International research groups in Germany, Australia, Japan and the US have engineered and tested the component parts needed for this very high temperature sulfur-based process – a solar reactor/evaporator, a heat exchanger for SO3 decomposition, and an oxygen separator for SO2 and O2. Materials search identified construction from silicon carbide which can maintain stability in the corrosive conditions and the very high temperatures needed to perform the thermochemistry.

Many advantages of sulfur-derived solar hydrogen

Sulfur can be stored cheaply for a long time just in a pile outdoors; like a pile of coal. Unlike all other heat storage technologies, its stored energy can be retrieved at a temperature actually higher than that of the original heat input, and recovered at a constant temperature.

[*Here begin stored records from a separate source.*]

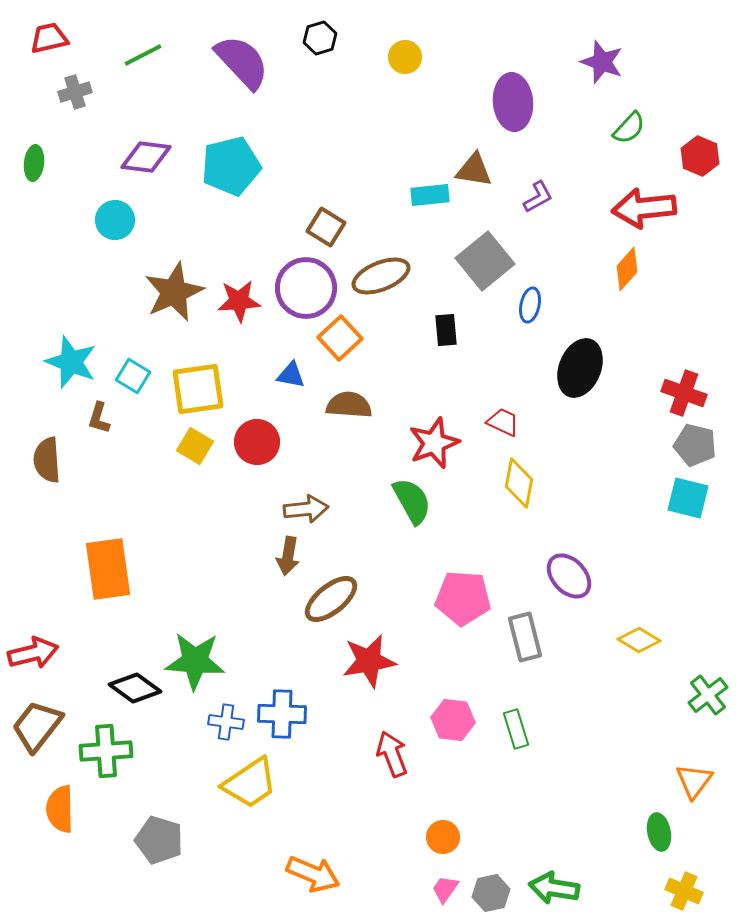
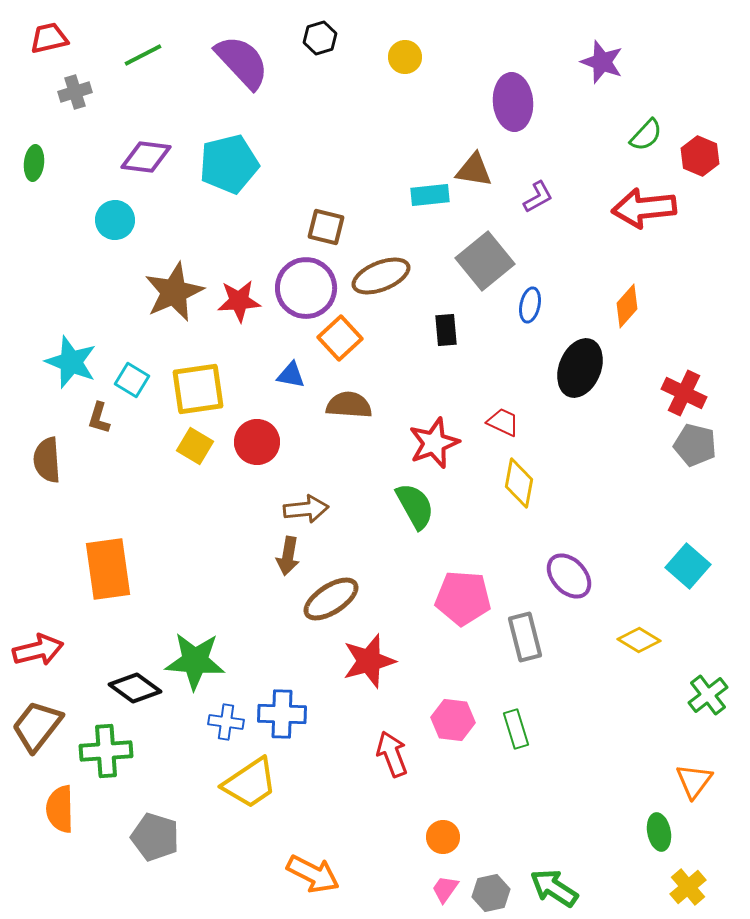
green semicircle at (629, 128): moved 17 px right, 7 px down
cyan pentagon at (231, 166): moved 2 px left, 2 px up
brown square at (326, 227): rotated 18 degrees counterclockwise
orange diamond at (627, 269): moved 37 px down
cyan square at (133, 376): moved 1 px left, 4 px down
red cross at (684, 393): rotated 6 degrees clockwise
cyan square at (688, 498): moved 68 px down; rotated 27 degrees clockwise
green semicircle at (412, 501): moved 3 px right, 5 px down
brown ellipse at (331, 599): rotated 6 degrees clockwise
red arrow at (33, 653): moved 5 px right, 3 px up
red star at (369, 661): rotated 6 degrees counterclockwise
gray pentagon at (159, 840): moved 4 px left, 3 px up
orange arrow at (313, 874): rotated 4 degrees clockwise
green arrow at (554, 888): rotated 24 degrees clockwise
yellow cross at (684, 891): moved 4 px right, 4 px up; rotated 27 degrees clockwise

A sulfur-based thermochemical process has more than an order of magnitude greater storage capacity than today’s molten salts, which would cut the cost of reliable round-the-clock operation of solar fuels production.

Win-win: make solar hydrogen and oxygen onsite at the copper mine

Currently, because of the expense of getting hydrogen and oxygen to the mines and the cost of fossil fuels for heat for the chemical reactions needed, copper mines only produce copper oxide on site, and then they have to send the copper oxide off to another company for refining into copper, so the mines lose out on producing the valuable end product of copper.

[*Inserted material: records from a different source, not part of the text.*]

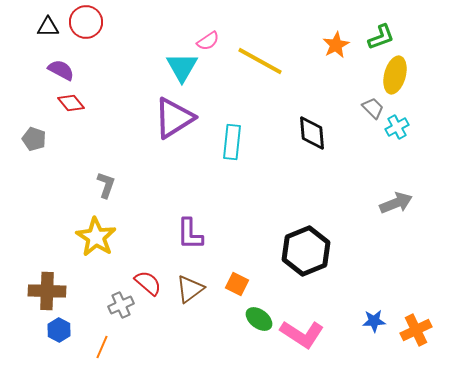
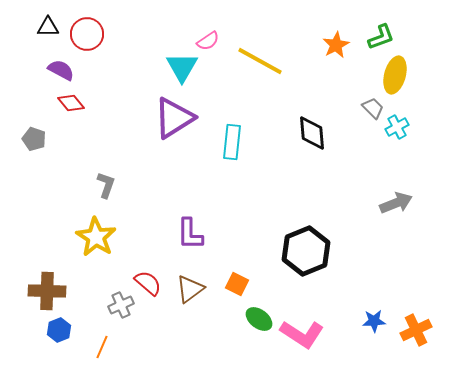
red circle: moved 1 px right, 12 px down
blue hexagon: rotated 10 degrees clockwise
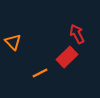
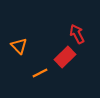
orange triangle: moved 6 px right, 4 px down
red rectangle: moved 2 px left
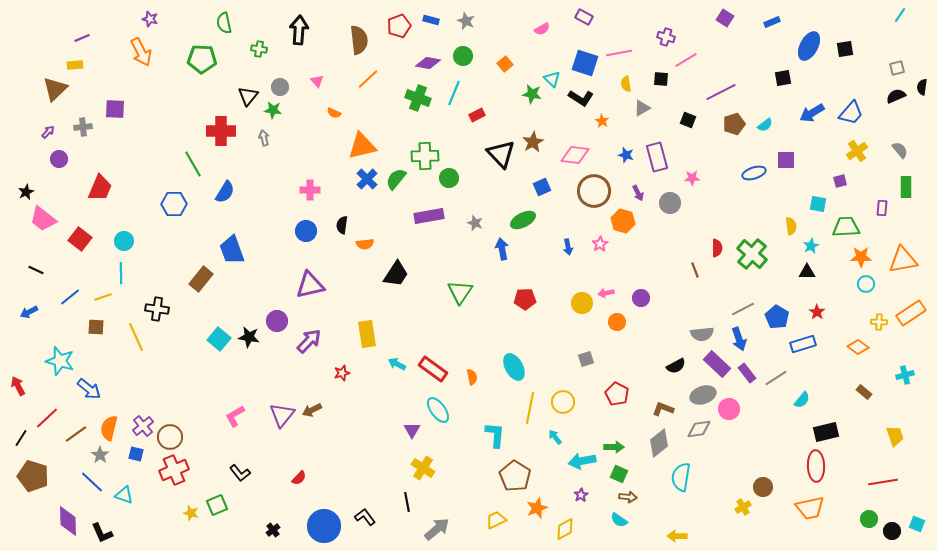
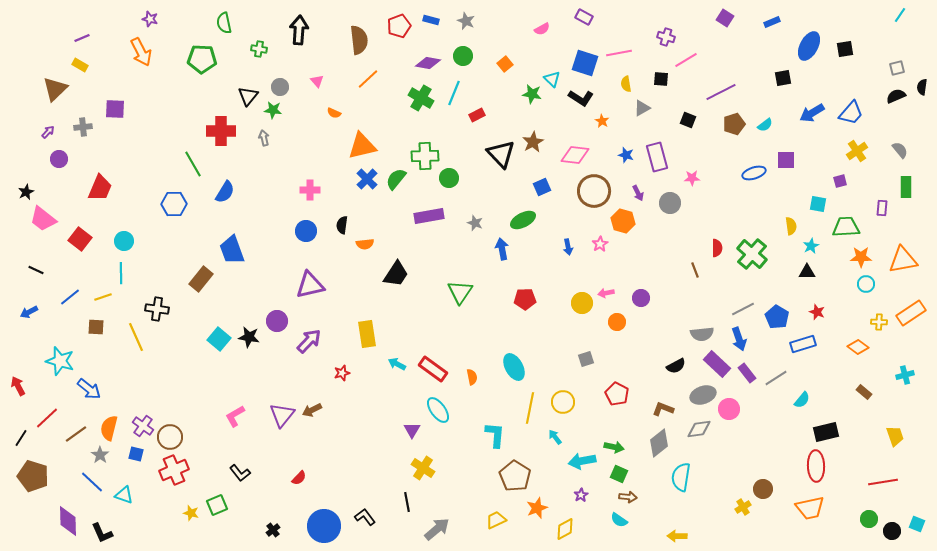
yellow rectangle at (75, 65): moved 5 px right; rotated 35 degrees clockwise
green cross at (418, 98): moved 3 px right; rotated 10 degrees clockwise
red star at (817, 312): rotated 14 degrees counterclockwise
purple cross at (143, 426): rotated 15 degrees counterclockwise
green arrow at (614, 447): rotated 12 degrees clockwise
brown circle at (763, 487): moved 2 px down
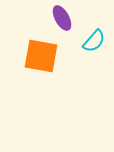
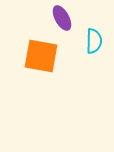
cyan semicircle: rotated 40 degrees counterclockwise
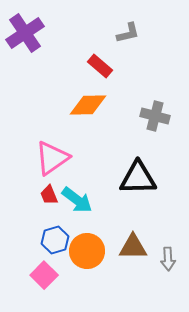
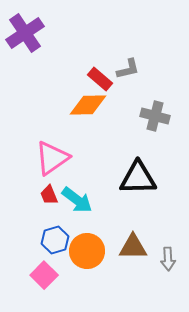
gray L-shape: moved 36 px down
red rectangle: moved 13 px down
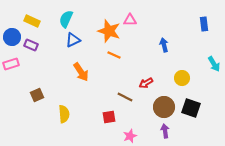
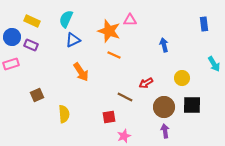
black square: moved 1 px right, 3 px up; rotated 18 degrees counterclockwise
pink star: moved 6 px left
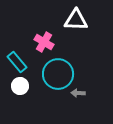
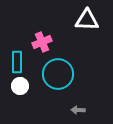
white triangle: moved 11 px right
pink cross: moved 2 px left; rotated 36 degrees clockwise
cyan rectangle: rotated 40 degrees clockwise
gray arrow: moved 17 px down
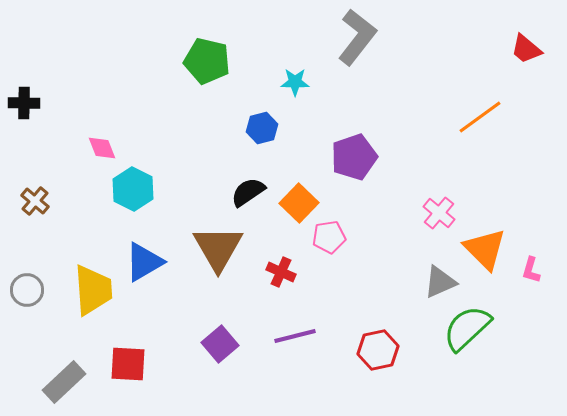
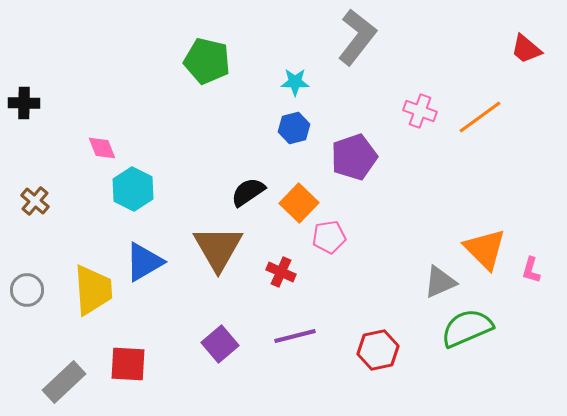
blue hexagon: moved 32 px right
pink cross: moved 19 px left, 102 px up; rotated 20 degrees counterclockwise
green semicircle: rotated 20 degrees clockwise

“This HyS technology will be able to provide that on site. So if you are able to produce hydrogen and oxygen at the same site where the copper mine is – you will be independent of an external company, that otherwise has to produce the gases elsewhere to refine the copper oxide. This increases your costs.” Sattler explained.

“We’ve designed a system that we can integrate the HyS into copper processing,” added Mehdi Jafarian, who is contributing to HyS research at the School of Mechanical Engineering at Australia’s University of Adelaide which will trial the new technology, first at lab scale, and outdoors on-sun in 2022.

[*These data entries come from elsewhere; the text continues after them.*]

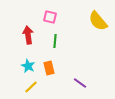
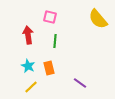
yellow semicircle: moved 2 px up
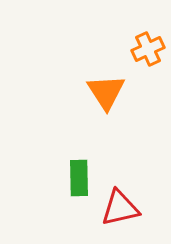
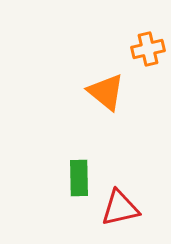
orange cross: rotated 12 degrees clockwise
orange triangle: rotated 18 degrees counterclockwise
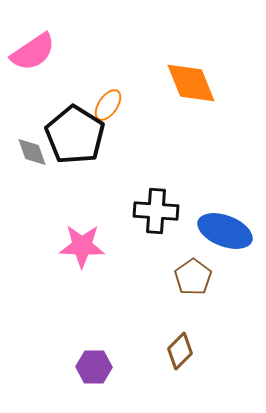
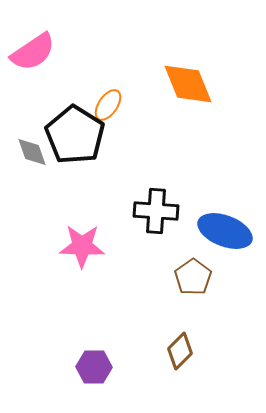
orange diamond: moved 3 px left, 1 px down
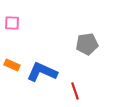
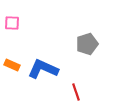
gray pentagon: rotated 10 degrees counterclockwise
blue L-shape: moved 1 px right, 3 px up
red line: moved 1 px right, 1 px down
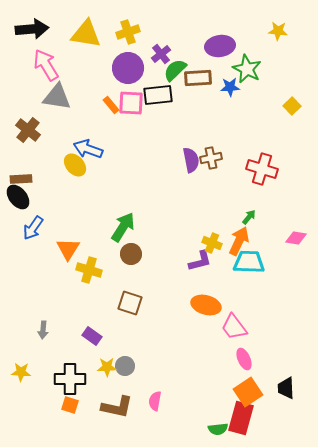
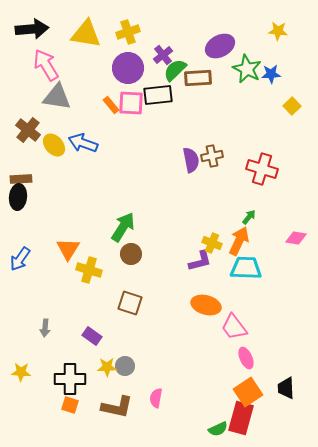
purple ellipse at (220, 46): rotated 20 degrees counterclockwise
purple cross at (161, 54): moved 2 px right, 1 px down
blue star at (230, 87): moved 41 px right, 13 px up
blue arrow at (88, 149): moved 5 px left, 6 px up
brown cross at (211, 158): moved 1 px right, 2 px up
yellow ellipse at (75, 165): moved 21 px left, 20 px up
black ellipse at (18, 197): rotated 45 degrees clockwise
blue arrow at (33, 228): moved 13 px left, 31 px down
cyan trapezoid at (249, 262): moved 3 px left, 6 px down
gray arrow at (43, 330): moved 2 px right, 2 px up
pink ellipse at (244, 359): moved 2 px right, 1 px up
pink semicircle at (155, 401): moved 1 px right, 3 px up
green semicircle at (218, 429): rotated 18 degrees counterclockwise
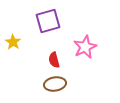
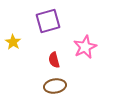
brown ellipse: moved 2 px down
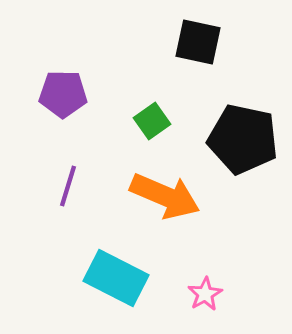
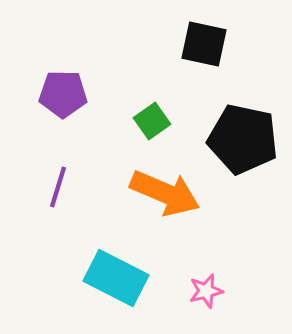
black square: moved 6 px right, 2 px down
purple line: moved 10 px left, 1 px down
orange arrow: moved 3 px up
pink star: moved 1 px right, 3 px up; rotated 16 degrees clockwise
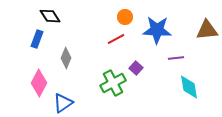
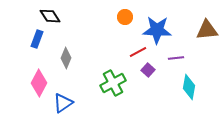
red line: moved 22 px right, 13 px down
purple square: moved 12 px right, 2 px down
cyan diamond: rotated 20 degrees clockwise
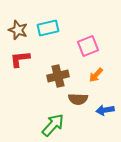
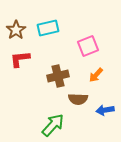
brown star: moved 2 px left; rotated 18 degrees clockwise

“So we are working with DLR for the integration of the HyS into copper processing to produce hydrogen and oxygen in situ for the copper processing and mining sector. This enables us to supply copper processors with hydrogen and oxygen for like nine to ten months a year. In economic terms it is even comparable with the state-of-the-art hydrogen production technologies using fossil fuels.”

Once solar hydrogen is produced as part of an industrial service to the copper mining industry, the scale is established for its mass production as a standalone energy carrier with many applications in hard-to-decarbonize sectors, such as cargo shipping.